PROBLEM DESCRIPTION:
Give again the entries below exactly, beginning at the first line and ending at the line with "- enhancing-tissue mask".

[[ MATERIAL TO PROCESS, beginning ]]

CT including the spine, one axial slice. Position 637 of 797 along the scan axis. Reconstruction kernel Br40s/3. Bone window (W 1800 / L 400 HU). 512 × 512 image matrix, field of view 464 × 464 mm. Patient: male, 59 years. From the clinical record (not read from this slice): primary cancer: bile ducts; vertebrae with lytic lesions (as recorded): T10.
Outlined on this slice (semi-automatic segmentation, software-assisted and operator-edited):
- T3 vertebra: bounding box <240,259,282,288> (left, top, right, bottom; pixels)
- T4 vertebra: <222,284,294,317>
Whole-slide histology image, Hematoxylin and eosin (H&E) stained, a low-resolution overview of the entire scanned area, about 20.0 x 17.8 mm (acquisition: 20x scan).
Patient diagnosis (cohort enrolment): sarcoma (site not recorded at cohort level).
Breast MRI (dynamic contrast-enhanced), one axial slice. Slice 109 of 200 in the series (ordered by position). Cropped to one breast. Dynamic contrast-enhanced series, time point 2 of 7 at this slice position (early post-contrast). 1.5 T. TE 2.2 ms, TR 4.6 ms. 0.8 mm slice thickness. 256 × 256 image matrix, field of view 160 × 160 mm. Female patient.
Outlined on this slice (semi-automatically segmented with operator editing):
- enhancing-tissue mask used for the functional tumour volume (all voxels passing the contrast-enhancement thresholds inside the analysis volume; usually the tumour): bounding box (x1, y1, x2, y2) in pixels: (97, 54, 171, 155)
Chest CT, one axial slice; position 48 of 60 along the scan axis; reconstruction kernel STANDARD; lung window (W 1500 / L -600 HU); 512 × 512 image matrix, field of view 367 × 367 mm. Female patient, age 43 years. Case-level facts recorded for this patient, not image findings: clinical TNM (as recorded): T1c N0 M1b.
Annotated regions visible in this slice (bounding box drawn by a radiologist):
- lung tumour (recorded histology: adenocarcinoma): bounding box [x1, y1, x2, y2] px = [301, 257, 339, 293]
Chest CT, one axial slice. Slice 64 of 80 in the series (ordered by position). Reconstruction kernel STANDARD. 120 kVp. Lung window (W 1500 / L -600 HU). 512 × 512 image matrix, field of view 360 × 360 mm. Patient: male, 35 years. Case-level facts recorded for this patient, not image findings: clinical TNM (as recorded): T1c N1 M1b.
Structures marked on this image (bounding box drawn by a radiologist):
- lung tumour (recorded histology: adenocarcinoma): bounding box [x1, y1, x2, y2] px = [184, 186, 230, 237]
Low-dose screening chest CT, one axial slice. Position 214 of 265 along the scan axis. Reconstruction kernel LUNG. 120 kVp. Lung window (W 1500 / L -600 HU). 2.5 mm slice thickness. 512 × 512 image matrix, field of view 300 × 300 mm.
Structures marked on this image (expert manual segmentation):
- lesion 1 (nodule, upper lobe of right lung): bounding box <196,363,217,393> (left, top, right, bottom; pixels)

[[ MATERIAL TO PROCESS, end ]]

ANSWER TO THIS TASK:
CT including the spine, one axial slice. Position 637 of 797 along the scan axis. Reconstruction kernel Br40s/3. Bone window (W 1800 / L 400 HU). 512 × 512 image matrix, field of view 464 × 464 mm. Patient: male, 59 years. From the clinical record (not read from this slice): primary cancer: bile ducts; vertebrae with lytic lesions (as recorded): T10.
Outlined on this slice (semi-automatic segmentation, software-assisted and operator-edited):
- T3 vertebra: bounding box <240,259,282,288> (left, top, right, bottom; pixels)
- T4 vertebra: <222,284,294,317>
Whole-slide histology image, Hematoxylin and eosin (H&E) stained, a low-resolution overview of the entire scanned area, about 20.0 x 17.8 mm (acquisition: 20x scan).
Patient diagnosis (cohort enrolment): sarcoma (site not recorded at cohort level).
Breast MRI (dynamic contrast-enhanced), one axial slice. Slice 109 of 200 in the series (ordered by position). Cropped to one breast. Dynamic contrast-enhanced series, time point 2 of 7 at this slice position (early post-contrast). 1.5 T. TE 2.2 ms, TR 4.6 ms. 0.8 mm slice thickness. 256 × 256 image matrix, field of view 160 × 160 mm. Female patient.
Outlined on this slice (semi-automatically segmented with operator editing):
- enhancing-tissue mask used for the functional tumour volume (all voxels passing the contrast-enhancement thresholds inside the analysis volume; usually the tumour): bounding box (x1, y1, x2, y2) in pixels: (97, 54, 171, 155)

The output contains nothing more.